UNDER ATTACK: "Mini-Darth" vanquishes Joel Zain Rivers at the New York Comic-Con. |
If you've never attended a large comics convention, it's difficult to get a sense of the enormity and nonstop sensory onslaught. Begin with a convention floor the size of something like 10 football fields. Add a thousand or so booths and table displays ranging in size from a single card table to an elaborate construction the size of an urban house lot. Now factor in logos, graphics, and banners applied to or hanging from every available surface. To that, add merchandise: comics (of course), books, video games, DVDs, action figures, T-shirts, clothing, antiques, weapons, and something called a "Utilikilt."
Now add every man, woman, and child in Portland. (Actually, more; this year's attendance was 77,000.) And one out of five of them is wearing a costume. There were more Jokers than you could shake a squirting boutonniere at, as well as a ton of bikini-clad Princess Leias and manga characters. The highlight: a truly exceptional Chewbacca that must have been the envy of Peter Mayhew, who played the original and is a fixture at conventions. There was also a fine Master Chief and the usual assortment of storm troopers and Boba Fett variations.
The New York Comic-Con, like its larger sibling in San Diego, is an unusual and occasionally heartening mixture of egalitarian spirit and the crassest commercial exploitation imaginable.
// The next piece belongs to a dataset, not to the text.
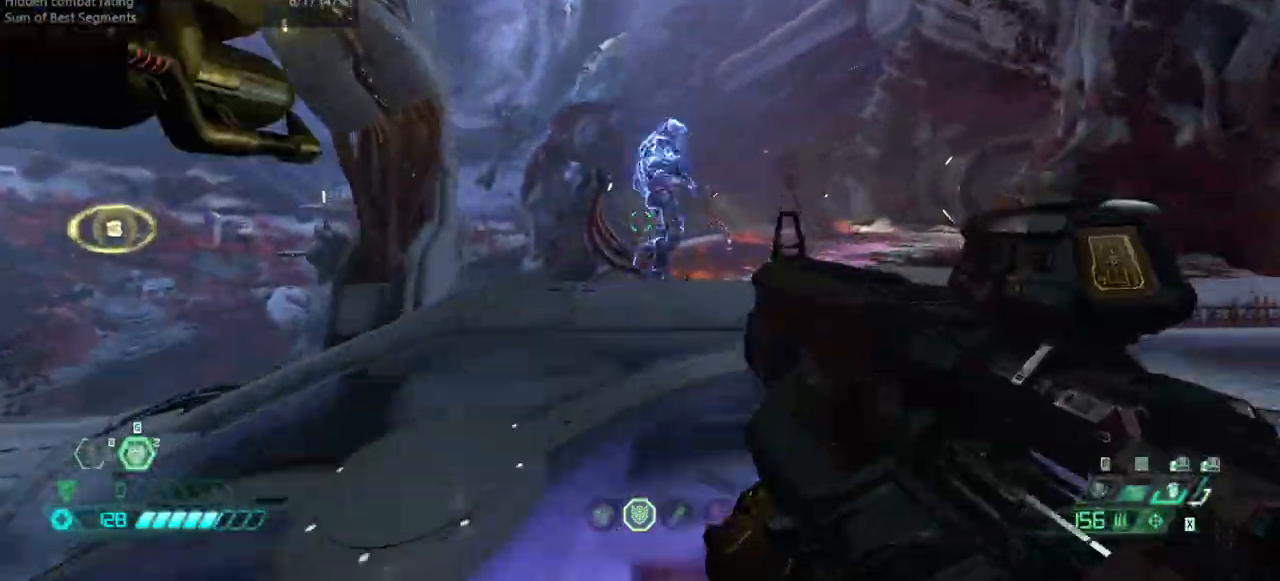
{"keys": ["fw"], "events": [[33, "fb", "up"], [167, "dash", "down"], [333, "dash", "up"]]}
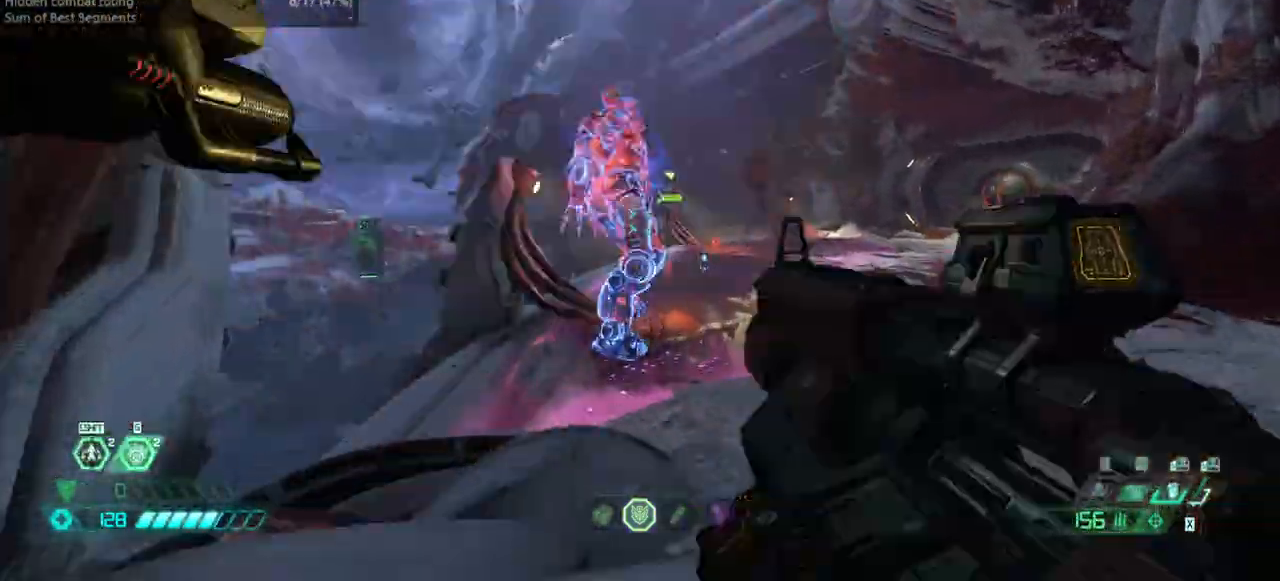
{"keys": ["fw"], "events": [[133, "mel", "down"], [233, "mel", "up"], [300, "mel", "down"], [433, "mel", "up"]]}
In Artists' Alley, where artists lay their wares on tables for passersby to admire and buy, an unknown amateur might be assigned a slot next to a Silver Age comics legend — while over at the Marvel booth, hundreds of people might be shut out of a signing by their favorite writer because of arbitrary time constraints.
I was there with two goals in mind: to promote both existing books (The Vertigo Encyclopedia, Supernatural: John Winchester's Journal) and upcoming stuff (Buyout, Daredevil Noir) — and to create possibilities for new work. Also I was curious to see what the experience was like for other Mainers looking to crack the mysterious business of comics.
This parallel curiosity bore strange fruit almost immediately, as the minute I walked onto the floor I saw a guy in a Gardiner Area High School windbreaker. Almost immediately thereafter I ran into Kirsten Cappy, who was there to work the booth for The Undersea Adventures of Cap'n Eli, a rollicking all-ages comic originally created by Portland artist Jay Piscopo for Cap'n Eli's family of carbonated beverages. Now there are action figures, trading cards, a spinoff series called Commander X... and a booth at NYCC. Kirsten was on the run, and didn't have much time to talk. A good sign. Nobody wants to have nothing to do at Comic-Con. Also I briefly crossed paths with Gibran Graham, the indefatigable organizer of comics and pop-culture events in the Bangor area, and Dan Ryder, the Farmington schoolteacher responsible for the Wicked Good Learning Web site and podcast.
Over in Artists' Alley, a couple of aisles apart, were Ben Bishop and Joel Zain Rivers, Portland creators behind (respectively) Nathan the Caveman and Along the Canadian. (See "Forming a Collective," by Alex Irvine, January 9.) After the con, they had interesting perspectives. "I sold some original art to a guy who had to borrow 140 bucks from his friends to get it," Bishop recounted after the show, "and they insisted he call them Big Daddy in return."
Rivers's take was a bit more philosophical. He might have emerged from the weekend with a sales rep and some good connections. "So, an investment? Sure," he said. "Worth it? We'll see, but I think so."